Ed ecco pure il tema religioso che scorgevo in alcuni passi del libro, mai esplicitato se non a chiusura della storia: “In realtà Dio si occupa di noi, pensa a noi in ogni istante, e a volte ci dà direttive molto precise. Questi slanci d’amore che affluiscono nei nostri petti fino a mozzarci il fiato, queste illuminazioni, queste estasi, inspiegabili se consideriamo la nostra natura biologica, il nostro statuto di semplici primati, sono segni estremamente chiari. E oggi capisco il punto di vista del Cristo, il suo ripetuto irritarsi di fronte all’insensibilità dei cuori: hanno tutti i segni, e non ne tengono conto. È proprio necessario, per giunta, che dia la mia vita per quei miserabili? È proprio necessario essere così esplicito?”.

Un tema legato anche al sesso, quello religioso, almeno nel passaggio in cui il narratore, dopo aver raccontato delle abitudini sessuali della fidanzata giapponese, dice che gli si potrebbe rimproverare di dare troppa importanza al sesso. Eppure non si può non essere d’accordo col fatto che, “se per disgrazia l’umanità occidentale fosse riuscita a separare effettivamente la procreazione dal sesso (come a volte sembrava intenzionata a fare) avrebbe condannato al tempo stesso non solo la procreazione ma anche il sesso, e contestualmente avrebbe condannato pure se stessa, e questo i cattolici identitari l’avevano capito bene”. Pure se questo terzo millennio sembra essere, a detta di Houellebecq, il millennio di troppo per l’Occidente giudeo-cristiano.

Poi ci sono altre due questioni. Una è quella del Captorix, cioè un farmaco che produce serotonina per rendere passeggero ciò che è ineluttabile, per aiutare a non morire la gente; farmaco di cui il protagonista fa larghissimo uso. E la questione del cortisolo che irrompe quasi sul finale della storia e che il suo alto parametro nel sangue di Florent fa dire al medico: “Ho la sensazione che lei stia molto semplicemente morendo di tristezza”.
L’altra riguarda l’inutilità della cultura, come Houellebecq spiega attraverso la coscienza del personaggio principale facendogli commentare La montagna incantata di Thomas Mann e Il Tempo ritrovato di Marcel Proust. Nel primo caso lo scrittore tedesco “era stato incapace di sfuggire al fascino della giovinezza e della bellezza, che alla fin fine aveva messo sopra ogni cosa, sopra ogni qualità intellettuale e morale”. Nel secondo caso lo scrittore francese diceva che “non erano i rapporti mondani né i rapporti d’amicizia a non offrire niente di sostanziale, che erano molto semplicemente una perdita di tempo e che non era affatto di conversazioni intellettuali che lo scrittore aveva bisogno, bensì di leggeri amori con giovani donne in fiore”. I due mostri sacri del romanzo decretano quindi “il fallimento di ogni idea di cultura europea, e con la vittoria finale dell’attrazione animale, la fine assoluta di ogni civiltà, di ogni cultura”.

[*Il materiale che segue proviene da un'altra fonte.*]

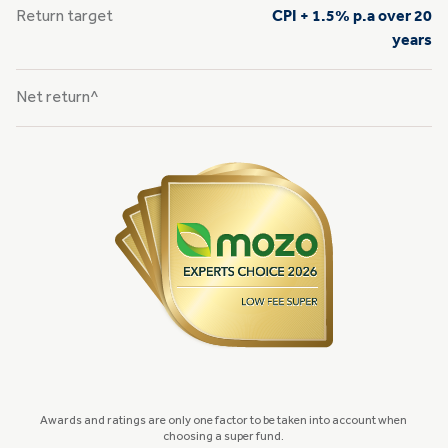
Return target
CPI + 1.5% p.a over 20
years
Net return^
Awards and ratings are only one factor to be taken into account when
choosing a super fund.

Houellebecq riesce, ancora una volta, con maggiore determinazione che in altre prove forse, a descrivere un tema fondamentale dell’uomo occidentale: il rapporto tra l’individuo e l’amore, cioè il rapporto malato tra individui, in una società che sta esplodendo economicamente e socialmente. L’individuo è emarginato, solo e tendenzialmente nutre un addio definitivo dal mondo delle relazioni profonde. La calma è un generico additivo chimico che aggiusta l’andamento esistenziale, ma non offre alcuna soluzione credibile o raccomandabile. Che cosa serve fare? Tornare al barbaro clan, cioè alle cose davvero serie del vivere? Oppure rallegrarsi del mortifero contemporaneo, dove si possono degustare anche 12 tipi differenti di hummus, ma dove la solitudine non è beato otium classico, bensì lacerante offesa alla vita?